His black boat recalled a funeral gondola. Corradino shivered.

  He considered whether he should remove his white bauta mask as soon as his feet touched the shore; a poetic moment - a grand gesture on his return to the Serenissima.

  No, there is one more thing I must do before they find me.

  He closed his black cloak over his shoulders against the darkling mists and made his way across the Piazzetta under cover of his tricorn and bauta. The traditional tabarro costume, black from head to foot save the white mask, should make him anonymous enough to buy the time he needed. The bauta itself, a spectral slab of a mask shaped like a gravedigger's shovel, had the short nose and long chin which would eerily alter his voice if he should speak. Little wonder, he thought, that the mask borrowed its name from the `haubau', the `bad beast' which parents invoked to terrify their errant children.
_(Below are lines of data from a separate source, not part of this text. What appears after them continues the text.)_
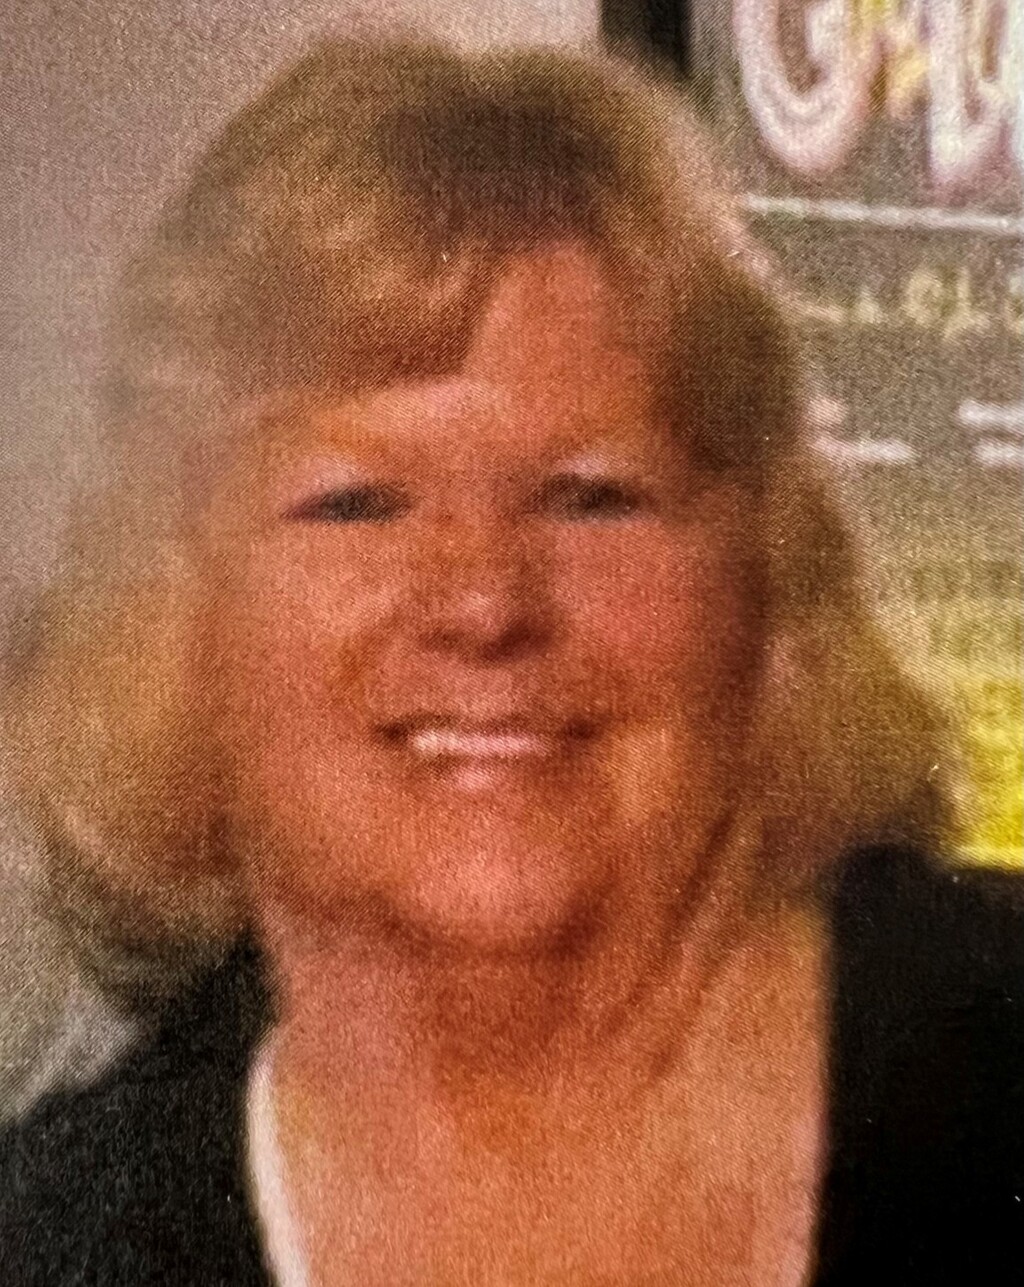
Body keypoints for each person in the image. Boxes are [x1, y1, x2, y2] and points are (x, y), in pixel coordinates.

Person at [1, 37, 1021, 1287]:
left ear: (762, 580)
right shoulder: (60, 1236)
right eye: (357, 504)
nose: (483, 604)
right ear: (182, 607)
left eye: (591, 497)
  From habit borne of superstition Corradino moved swiftly through the two columns of San Marco and the SanTeodoro that rose, white and symmetrical, into the dark. The Saint and the chimera that topped their pediments were lost in the blackness. It was bad luck to linger there, as criminals were executed between the pillars - hung from above or buried alive below. Corradino made the sign of the cross, caught himself, and smiled. What more bad luck could befall him? And yet his step still quickened.

  There is one misfortune that could yet undo me: to be prevented from completing my final task.

  As he entered the Piazza San Marco he noted that all that was familiar and beloved had taken on an evil and threatening cast. In the bright moon the shadow of the Campanile was a dark knife slashing across the square. Roosting pigeons flew like malevolent phantoms in his face. Regiments of dark arches had the square surrounded - who lurked in their shadows? The great doors of the Basilica were open; Corradino saw the gleam of candles from the golden belly of the church. He was briefly cheered - an island of brightness in this threatening landscape.